In Salamanca, meanwhile, a bar called Livingstone printed a series of rules whereby children had to be with their parents at all times; could not bring a toy from home or even cry. The move created so much controversy that the restaurant was forced to withdraw the norms. In Vigo, the restaurant Beach Escola Vao cut to the chase with a sign that read “Child-free zone” and invited patrons to enjoy “the quiet.”
“There is an adult-centric vision of society in general,” says Esther Vivas, author of Mamá Desobediente (or, Disobedient Mom). “We live in a society that has a very hypocritical view of childhood. On the one hand, it praises and glorifies childhood, as in the cute and well-behaved children we see in advertising, but at the same time, it turns its back on the needs of children and the fact that they behave like children. When they start laughing, running and being inconvenient, we want hotels, bars and spaces that are free of them.”
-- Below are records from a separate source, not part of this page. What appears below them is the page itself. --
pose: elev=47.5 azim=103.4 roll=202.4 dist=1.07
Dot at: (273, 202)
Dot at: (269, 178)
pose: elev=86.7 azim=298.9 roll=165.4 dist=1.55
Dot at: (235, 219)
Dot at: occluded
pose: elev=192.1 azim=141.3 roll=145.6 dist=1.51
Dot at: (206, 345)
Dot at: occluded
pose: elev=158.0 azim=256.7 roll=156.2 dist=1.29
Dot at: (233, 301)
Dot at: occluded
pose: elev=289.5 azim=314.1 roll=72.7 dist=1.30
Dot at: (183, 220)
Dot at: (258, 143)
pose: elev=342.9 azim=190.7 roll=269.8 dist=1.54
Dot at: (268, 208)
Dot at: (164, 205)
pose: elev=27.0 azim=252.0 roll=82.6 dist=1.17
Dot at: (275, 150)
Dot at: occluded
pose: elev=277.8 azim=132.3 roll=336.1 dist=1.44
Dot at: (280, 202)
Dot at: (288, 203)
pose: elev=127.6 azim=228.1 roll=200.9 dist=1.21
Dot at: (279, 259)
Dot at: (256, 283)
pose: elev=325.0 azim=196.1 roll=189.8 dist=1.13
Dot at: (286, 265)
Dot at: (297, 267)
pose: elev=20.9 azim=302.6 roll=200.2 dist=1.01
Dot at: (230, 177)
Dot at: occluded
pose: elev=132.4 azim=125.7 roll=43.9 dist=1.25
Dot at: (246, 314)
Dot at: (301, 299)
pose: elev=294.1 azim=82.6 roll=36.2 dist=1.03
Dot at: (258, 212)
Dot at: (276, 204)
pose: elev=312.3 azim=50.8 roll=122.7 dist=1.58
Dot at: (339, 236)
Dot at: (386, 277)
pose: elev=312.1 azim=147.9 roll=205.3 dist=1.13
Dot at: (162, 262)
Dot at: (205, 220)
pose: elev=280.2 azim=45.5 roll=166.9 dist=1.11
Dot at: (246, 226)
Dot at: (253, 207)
So why do some adults find children annoying? “Simply because they are children,” says Vives. “We live in a society that is absolutely focused on productivity, the market and economic profit, in which dependent people are a nuisance. This is the main cause of childphobia,” she says, adding that the system does not allow children to be children: “It denies their rights.”
Vives, who is also a sociologist, maintains that under the existing adult-centric vision, children are forced to behave like adults in a system that punishes them. This has been particularly evident during the coronavirus pandemic, she argues. “At first, at the beginning of the crisis, children were said to be super-spreaders,” she says. Scientific studies later showed the claim to be untrue. “As the most penalized members of society during the crisis, they were locked up at home for weeks and forbidden to go out and socialize with their peers. And even now, at a time when it is possible to go out for a drink with friends without a mask, any child over six still has to wear a mask at school, including during recess. It is flagrant discrimination and proof that childphobia is a reality.”